"""

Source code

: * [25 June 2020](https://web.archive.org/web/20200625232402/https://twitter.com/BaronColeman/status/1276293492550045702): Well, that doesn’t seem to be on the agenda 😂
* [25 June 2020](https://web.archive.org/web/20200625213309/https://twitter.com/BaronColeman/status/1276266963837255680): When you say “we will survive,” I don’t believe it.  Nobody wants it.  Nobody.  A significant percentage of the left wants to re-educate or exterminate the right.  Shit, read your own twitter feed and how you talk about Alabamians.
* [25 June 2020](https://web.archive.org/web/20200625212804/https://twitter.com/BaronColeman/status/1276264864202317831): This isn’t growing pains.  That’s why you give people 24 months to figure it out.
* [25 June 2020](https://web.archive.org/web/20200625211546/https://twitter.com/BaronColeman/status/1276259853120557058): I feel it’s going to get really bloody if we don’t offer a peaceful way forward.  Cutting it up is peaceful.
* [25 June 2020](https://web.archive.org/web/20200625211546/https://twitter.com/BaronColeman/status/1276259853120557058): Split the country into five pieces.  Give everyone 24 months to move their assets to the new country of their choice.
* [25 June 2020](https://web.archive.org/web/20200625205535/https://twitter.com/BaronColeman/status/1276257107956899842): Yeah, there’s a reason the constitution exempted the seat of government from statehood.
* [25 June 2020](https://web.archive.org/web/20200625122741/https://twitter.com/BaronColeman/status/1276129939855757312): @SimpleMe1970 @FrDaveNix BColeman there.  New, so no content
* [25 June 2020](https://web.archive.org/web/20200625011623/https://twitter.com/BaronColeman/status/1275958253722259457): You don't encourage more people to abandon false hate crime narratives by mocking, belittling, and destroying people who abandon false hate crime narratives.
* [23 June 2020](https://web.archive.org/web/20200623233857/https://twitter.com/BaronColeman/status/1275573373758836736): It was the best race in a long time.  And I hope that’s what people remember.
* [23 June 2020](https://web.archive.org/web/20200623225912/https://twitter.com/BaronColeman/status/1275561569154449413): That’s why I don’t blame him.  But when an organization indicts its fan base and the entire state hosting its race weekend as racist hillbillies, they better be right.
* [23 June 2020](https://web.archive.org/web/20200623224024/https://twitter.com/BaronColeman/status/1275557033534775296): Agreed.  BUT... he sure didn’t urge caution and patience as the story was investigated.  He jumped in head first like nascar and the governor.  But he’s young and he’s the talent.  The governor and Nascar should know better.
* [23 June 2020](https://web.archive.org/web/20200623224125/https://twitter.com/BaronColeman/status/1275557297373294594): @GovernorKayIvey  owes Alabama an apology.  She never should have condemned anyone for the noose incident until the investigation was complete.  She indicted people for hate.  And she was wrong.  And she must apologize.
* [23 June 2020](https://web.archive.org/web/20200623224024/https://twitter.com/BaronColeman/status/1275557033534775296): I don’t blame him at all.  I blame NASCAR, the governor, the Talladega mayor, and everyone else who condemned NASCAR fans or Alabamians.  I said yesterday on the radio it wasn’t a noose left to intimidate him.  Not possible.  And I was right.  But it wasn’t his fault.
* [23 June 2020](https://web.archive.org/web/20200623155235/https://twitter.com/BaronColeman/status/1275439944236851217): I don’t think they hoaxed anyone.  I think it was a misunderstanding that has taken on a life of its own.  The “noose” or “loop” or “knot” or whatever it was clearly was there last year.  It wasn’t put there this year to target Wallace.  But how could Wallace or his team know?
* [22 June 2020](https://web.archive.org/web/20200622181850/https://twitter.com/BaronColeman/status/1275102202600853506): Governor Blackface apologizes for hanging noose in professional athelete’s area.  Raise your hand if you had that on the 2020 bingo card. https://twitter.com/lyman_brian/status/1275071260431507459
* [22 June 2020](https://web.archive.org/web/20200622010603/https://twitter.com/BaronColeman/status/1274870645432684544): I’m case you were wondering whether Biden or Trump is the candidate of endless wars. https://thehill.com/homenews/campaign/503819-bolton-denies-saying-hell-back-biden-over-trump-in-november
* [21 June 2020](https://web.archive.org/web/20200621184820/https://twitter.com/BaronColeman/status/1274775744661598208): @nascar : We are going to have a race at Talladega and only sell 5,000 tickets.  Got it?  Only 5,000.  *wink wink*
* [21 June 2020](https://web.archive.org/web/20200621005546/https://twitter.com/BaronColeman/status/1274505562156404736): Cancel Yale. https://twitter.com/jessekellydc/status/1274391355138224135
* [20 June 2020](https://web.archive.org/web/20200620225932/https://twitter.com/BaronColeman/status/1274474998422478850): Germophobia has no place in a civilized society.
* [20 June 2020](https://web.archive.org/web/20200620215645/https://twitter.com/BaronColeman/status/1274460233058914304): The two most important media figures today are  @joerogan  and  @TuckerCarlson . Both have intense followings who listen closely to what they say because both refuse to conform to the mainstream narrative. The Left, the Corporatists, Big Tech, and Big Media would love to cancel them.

"""

Convert the lines of every item above into a single numbered list, one line per entry, and leave out the blank lines.

1. Source code
2. : * [25 June 2020](https://web.archive.org/web/20200625232402/https://twitter.com/BaronColeman/status/1276293492550045702): Well, that doesn’t seem to be on the agenda 😂
3. * [25 June 2020](https://web.archive.org/web/20200625213309/https://twitter.com/BaronColeman/status/1276266963837255680): When you say “we will survive,” I don’t believe it.  Nobody wants it.  Nobody.  A significant percentage of the left wants to re-educate or exterminate the right.  Shit, read your own twitter feed and how you talk about Alabamians.
4. * [25 June 2020](https://web.archive.org/web/20200625212804/https://twitter.com/BaronColeman/status/1276264864202317831): This isn’t growing pains.  That’s why you give people 24 months to figure it out.
5. * [25 June 2020](https://web.archive.org/web/20200625211546/https://twitter.com/BaronColeman/status/1276259853120557058): I feel it’s going to get really bloody if we don’t offer a peaceful way forward.  Cutting it up is peaceful.
6. * [25 June 2020](https://web.archive.org/web/20200625211546/https://twitter.com/BaronColeman/status/1276259853120557058): Split the country into five pieces.  Give everyone 24 months to move their assets to the new country of their choice.
7. * [25 June 2020](https://web.archive.org/web/20200625205535/https://twitter.com/BaronColeman/status/1276257107956899842): Yeah, there’s a reason the constitution exempted the seat of government from statehood.
8. * [25 June 2020](https://web.archive.org/web/20200625122741/https://twitter.com/BaronColeman/status/1276129939855757312): @SimpleMe1970 @FrDaveNix BColeman there.  New, so no content
9. * [25 June 2020](https://web.archive.org/web/20200625011623/https://twitter.com/BaronColeman/status/1275958253722259457): You don't encourage more people to abandon false hate crime narratives by mocking, belittling, and destroying people who abandon false hate crime narratives.
10. * [23 June 2020](https://web.archive.org/web/20200623233857/https://twitter.com/BaronColeman/status/1275573373758836736): It was the best race in a long time.  And I hope that’s what people remember.
11. * [23 June 2020](https://web.archive.org/web/20200623225912/https://twitter.com/BaronColeman/status/1275561569154449413): That’s why I don’t blame him.  But when an organization indicts its fan base and the entire state hosting its race weekend as racist hillbillies, they better be right.
12. * [23 June 2020](https://web.archive.org/web/20200623224024/https://twitter.com/BaronColeman/status/1275557033534775296): Agreed.  BUT... he sure didn’t urge caution and patience as the story was investigated.  He jumped in head first like nascar and the governor.  But he’s young and he’s the talent.  The governor and Nascar should know better.
13. * [23 June 2020](https://web.archive.org/web/20200623224125/https://twitter.com/BaronColeman/status/1275557297373294594): @GovernorKayIvey  owes Alabama an apology.  She never should have condemned anyone for the noose incident until the investigation was complete.  She indicted people for hate.  And she was wrong.  And she must apologize.
14. * [23 June 2020](https://web.archive.org/web/20200623224024/https://twitter.com/BaronColeman/status/1275557033534775296): I don’t blame him at all.  I blame NASCAR, the governor, the Talladega mayor, and everyone else who condemned NASCAR fans or Alabamians.  I said yesterday on the radio it wasn’t a noose left to intimidate him.  Not possible.  And I was right.  But it wasn’t his fault.
15. * [23 June 2020](https://web.archive.org/web/20200623155235/https://twitter.com/BaronColeman/status/1275439944236851217): I don’t think they hoaxed anyone.  I think it was a misunderstanding that has taken on a life of its own.  The “noose” or “loop” or “knot” or whatever it was clearly was there last year.  It wasn’t put there this year to target Wallace.  But how could Wallace or his team know?
16. * [22 June 2020](https://web.archive.org/web/20200622181850/https://twitter.com/BaronColeman/status/1275102202600853506): Governor Blackface apologizes for hanging noose in professional athelete’s area.  Raise your hand if you had that on the 2020 bingo card. https://twitter.com/lyman_brian/status/1275071260431507459
17. * [22 June 2020](https://web.archive.org/web/20200622010603/https://twitter.com/BaronColeman/status/1274870645432684544): I’m case you were wondering whether Biden or Trump is the candidate of endless wars. https://thehill.com/homenews/campaign/503819-bolton-denies-saying-hell-back-biden-over-trump-in-november
18. * [21 June 2020](https://web.archive.org/web/20200621184820/https://twitter.com/BaronColeman/status/1274775744661598208): @nascar : We are going to have a race at Talladega and only sell 5,000 tickets.  Got it?  Only 5,000.  *wink wink*
19. * [21 June 2020](https://web.archive.org/web/20200621005546/https://twitter.com/BaronColeman/status/1274505562156404736): Cancel Yale. https://twitter.com/jessekellydc/status/1274391355138224135
20. * [20 June 2020](https://web.archive.org/web/20200620225932/https://twitter.com/BaronColeman/status/1274474998422478850): Germophobia has no place in a civilized society.
21. * [20 June 2020](https://web.archive.org/web/20200620215645/https://twitter.com/BaronColeman/status/1274460233058914304): The two most important media figures today are  @joerogan  and  @TuckerCarlson . Both have intense followings who listen closely to what they say because both refuse to conform to the mainstream narrative. The Left, the Corporatists, Big Tech, and Big Media would love to cancel them.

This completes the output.